UPDATE: Robert Novak Breaks Silence About Plame Case

By: E&P Staff

Robert Novak will make two appearances on Fox News on Wednesday, as his latest column finally reveals a major part of the story he has kept hidden since outing CIA operative Valerie Plame.

Novak said for the first time that he cooperated with the investigation into who leaked the identity of Plame.

His decision to talk publicly came after he was notified a month ago by Special Counsel Patrick Fitzgerald that prosecutors would not seek criminal charges against one of Novak’s sources, White House political aide Karl Rove.

Fitzgerald “has informed my attorneys that, after two and one-half years, his investigation of the CIA leak case concerning matters directly relating to me has been concluded,” Novak said in a statement. He promised details of his cooperation in a column Wednesday in the Chicago Sun-Times.

Howard Kurtz of The Washington Post spoke with Novak on Tuesday, and then reported: “Novak said he and Rove had differing recollections of what happened when he asked about Plame.” Novak recalls Rove saying, “Oh, you know that, too?” Rove, according to his spokesman Mark Corallo, has said he responded, “I’ve heard that, too.”

Referring to Plame, Novak told Kurtz: “I certainly wouldn’t have used her name if anyone had indicated she might be in danger.” And looking at the whole case: “It’s obviously caused me a lot of trouble. If I had it to do all over again, would I have done it? It’s a hard question to answer.”

The latest news was first reported on the Drudge Report site, which posted part of the purported column (which had not yet been released in full). The conservative Human Events site posted the entire column — and then mysteriously pulled back all but the first two paragraphs, after several other sites, including Huffington Post, had commented on the whole thing. The column opened:

“Special Prosecutor Patrick Fitzgerald has informed my attorneys that, after two and one-half years, his investigation of the CIA leak case concerning matters directly relating to me has been concluded. That frees me to reveal my role in the federal inquiry that, at the request of Fitzgerald, I have kept secret.

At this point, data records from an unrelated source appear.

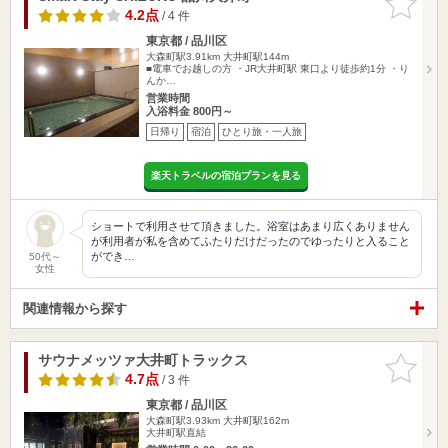
りに追加
4.2点
/ 4 件
東京都 / 品川区
大森町駅3.91km
大井町駅144m
■電車でお越しの方 ・JR大井町駅 東口より徒歩約1分 ・り
んか…
営業時間
入浴料金 800円～
日帰り
宿泊
ひとり旅・一人旅
楽天トラベルの宿泊プランを見る
ショートで利用させて頂きました。浴室はあまり広くありません
が利用者が私を含めてふたりだけだったのでゆったりと入ること
ができ…
50代～
女性
関連情報から探す
サウナメッツァ大井町トラックス
お気に入
りに追加
4.7点
/ 3 件
東京都 / 品川区
大森町駅3.93km
大井町駅162m
大井町駅直結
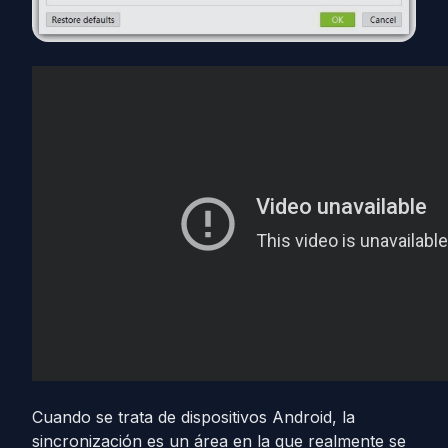
Cuando se trata de dispositivos Android, la
sincronización es un área en la que realmente se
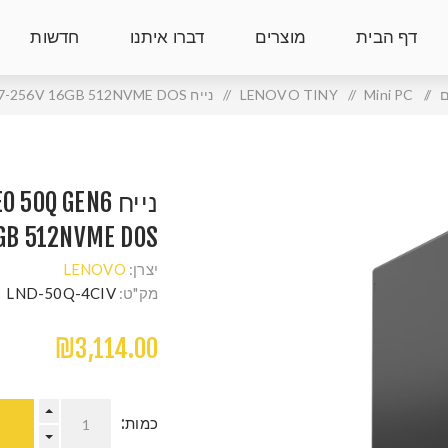
דף הבית
מוצרים
דברו איתנו
חדשות
ם
/
Mini PC
/
LENOVO TINY
/
נייח LENOVO ThinkCentre neo 50q Gen6 CORE 7-256V 16GB 512NVME DOS
נייח 0Q GEN6
6GB 512NVME DOS
יצרן:
LENOVO
מק"ט:
LND-50Q-4CIV
₪3,114.00
כמות:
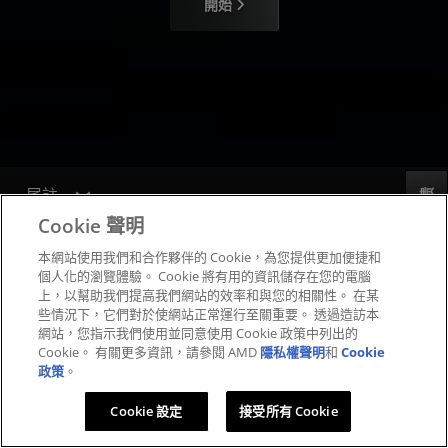
開始
尾註
反馈
Cookie 聲明
本網站使用我們和合作夥伴的 Cookie，為您提供更加便捷和
個人化的瀏覽體驗。 Cookie 將有用的資訊儲存在您的電腦
上，以幫助我們提高我們網站的效率和與您的相關性。 在某
訂閱 AMD 的最新消息
些情況下，它們對於使網站正常運行至關重要。 透過造訪本
網站，您指示我們使用並同意使用 Cookie 政策中列出的
Cookie。 有關更多資訊，請參閱 AMD
隱私權聲明
和
Cookie
Linkedin
Instagram
Facebook
訂閱
政策
。
Cookie 設定
接受所有 Cookie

“I have cooperated in the investigation while trying to protect journalistic privileges under the First Amendment and shield sources who have not revealed themselves. I have been subpoenaed by and testified to a federal grand jury. Published reports that I took the Fifth Amendment, made a plea bargain with the prosecutors or was a prosecutorial target were all untrue.”

Other sections of the column:

“When Fitzgerald arrived, he had a third waiver in hand — from Bill Harlow, the CIA public information officer who was my CIA source for the column confirming Mrs. Wilson’s identity. I answered questions using the names of Rove, Harlow and my primary source….

“I have revealed Rove’s name because his attorney has divulged the substance of our conversation, though in a form different from my recollection. I have revealed Harlow’s name because he has publicly disclosed his version of our conversation, which also differs from my recollection.”

The AP reported: “Contacted Tuesday night, Harlow declined to comment. But a U.S. intelligence official familiar with the matter denied that Harlow had been a confirming source for Novak on the story. The official, speaking on condition of anonymity, said Harlow repeatedly tried to talk Novak out of running the information about Plame and that Harlow’s efforts did not in any way constitute confirming Plame’s CIA identity.”

Novak will reportedly appear with Brit Hume at 6 p.m. ET and with Hannity and Colmes later.

Drudge had earlier quoted from other parts of the Novak column: “I learned Valerie Plame’s name from Joe Wilson’s entry in ‘Who’s Who in America’… My primary source has not come forward to identify himself… Bill Harlow, the CIA public information officer who was my CIA source for the column confirming Mrs. Wilson’s identity…. I answered questions using the names of Rove, Harlow and my primary source.”

Yet another site, RawStory.com, had reprinted another portion of the column:

“I was interrogated at the Swidler Berlin offices Oct. 7, 2003, by an FBI inspector and two agents. I had not identified my sources to my attorneys, and I told them I would not reveal them to the FBI. I did disclose how Valerie Wilson’s role was reported to me, but the FBI did not press me to disclose my sources.

“On Dec. 30, 2003, the Justice Department named Fitzgerald as special prosecutor. An appointment was made for Fitzgerald to interview me at Swidler Berlin on Jan. 14, 2004. The problem facing me was that the special prosecutor had obtained signed waivers from every official who might have given me information about Wilson’s wife.

“That created a dilemma. I did not believe blanket waivers in any way relieved me of my journalistic responsibility to protect a source. Hamilton told me that I was sure to lose a case in the courts at great expense. Nevertheless, I still felt I could not reveal their names.

“However, on Jan. 12, two days before my meeting with Fitzgerald, the special prosecutor informed Hamilton that he would be bringing to the Swidler Berlin offices only two waivers. One was by my principal source in the Valerie Wilson column, a source whose name has not yet been revealed. The other was by presidential adviser Karl Rove, whom I interpret as confirming my primary source’s information. In other words, the special prosecutor knew the names of my sources.”